Real-world example: A restaurant owner planning to renew their business income coverage. If they opt for "Agreed Value" to avoid coinsurance penalties, they must complete the CP 15 15. The figures from this worksheet will form the basis of the agreed insurance amount. If they choose standard coinsurance, their agent should still strongly advise completing the CP 15 15 to project income and expenses accurately, thereby minimizing the risk of being underinsured.
Key Information for Agents and Underwriters
The CP 15 15 is more than just a client document; it's a vital tool for both agents and underwriters:
- For Agents:
- Client Education: Agents should be prepared to explain the purpose and importance of the worksheet, especially the implications of coinsurance and the benefits of options like Agreed Value. Many clients may need assistance understanding the accounting terms and how they relate to their insurance coverage.
- Needs Analysis: The worksheet is the foundation for determining the correct amount of Business Income coverage. It helps identify all sources of revenue and continuing expenses that need protection. Agents can use it to discuss how long a business might realistically take to recover from a major loss (the "period of restoration").
- Coverage Gaps: By going through the worksheet, agents can identify potential coverage gaps, such as the need for Extra Expense coverage (covered under CP 00 30 but not CP 00 32 unless expenses reduce the business income loss) or coverage for dependent properties (which requires separate endorsements like CP 15 08 or CP 15 09).
- Managing Expectations: It helps set realistic expectations about the coverage amount and the information required by underwriters.
- For Underwriters:
- Risk Assessment: The CP 15 15 provides a detailed financial snapshot of the business's income-generating capability, which is essential for assessing the business income exposure. It's the time element equivalent of a property schedule.

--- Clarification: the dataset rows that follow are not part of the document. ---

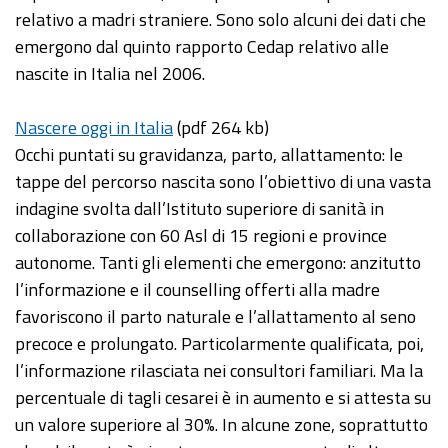
relativo a madri straniere. Sono solo alcuni dei dati che
emergono dal quinto rapporto Cedap relativo alle
nascite in Italia nel 2006.
Nascere oggi in Italia
(pdf 264 kb)
Occhi puntati su gravidanza, parto, allattamento: le
tappe del percorso nascita sono l’obiettivo di una vasta
indagine svolta dall’Istituto superiore di sanità in
collaborazione con 60 Asl di 15 regioni e province
autonome. Tanti gli elementi che emergono: anzitutto
l’informazione e il counselling offerti alla madre
favoriscono il parto naturale e l’allattamento al seno
precoce e prolungato. Particolarmente qualificata, poi,
l’informazione rilasciata nei consultori familiari. Ma la
percentuale di tagli cesarei è in aumento e si attesta su
un valore superiore al 30%. In alcune zone, soprattutto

- Underwriting Data: It offers crucial data points for underwriting, such as gross sales, cost of goods sold, operating expenses, and projected net income. This information helps in understanding the stability and nature of the insured's revenue streams.

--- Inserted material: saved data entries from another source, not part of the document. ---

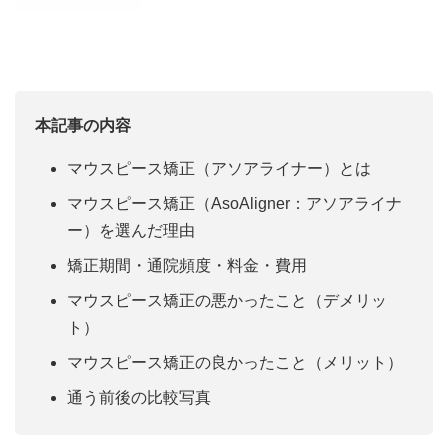
本記事の内容
マウスピース矯正（アソアライナー）とは
マウスピース矯正（AsoAligner：アソアライナ
ー）を選んだ理由
矯正期間・通院頻度・料金・費用
マウスピース矯正の悪かったこと（デメリッ
ト）
マウスピース矯正の良かったこと（メリット）
通う前後の比較写真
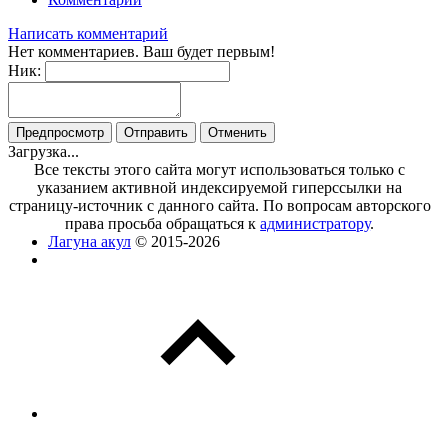
Написать комментарий
Нет комментариев. Ваш будет первым!
Ник:
Загрузка...
Все тексты этого сайта могут использоваться только с
указанием активной индексируемой гиперссылки на
страницу-источник с данного сайта. По вопросам авторского
права просьба обращаться к
администратору
.
Лагуна акул
© 2015-2026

- Basis for Coinsurance/Agreed Value: It provides the figures upon which the coinsurance percentage will be applied or the Agreed Value will be based. Underwriters rely on the accuracy of this information.

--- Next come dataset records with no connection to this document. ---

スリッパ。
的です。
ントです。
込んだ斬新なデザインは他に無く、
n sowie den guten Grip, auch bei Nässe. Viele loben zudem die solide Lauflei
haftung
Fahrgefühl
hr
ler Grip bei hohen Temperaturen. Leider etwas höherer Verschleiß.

- Identifying Fluctuations: Comparing the historical data with the projected figures can help underwriters identify significant anticipated changes in the business that might affect its income exposure (e.g., planned expansion or contraction).
Real-world example for underwriters: An underwriter receives a CP 15 15 for a manufacturing business. They will scrutinize the breakdown of revenues, the cost of goods sold (including raw materials and factory supplies), and the continuing expenses (like payroll, utilities, and rent). If the projected income for the next 12 months shows a significant, unexplained increase compared to the historical data, the underwriter might request further clarification or justification before binding coverage or agreeing to an "Agreed Value." This helps ensure the premium accurately reflects the risk and that the coverage limit is appropriate.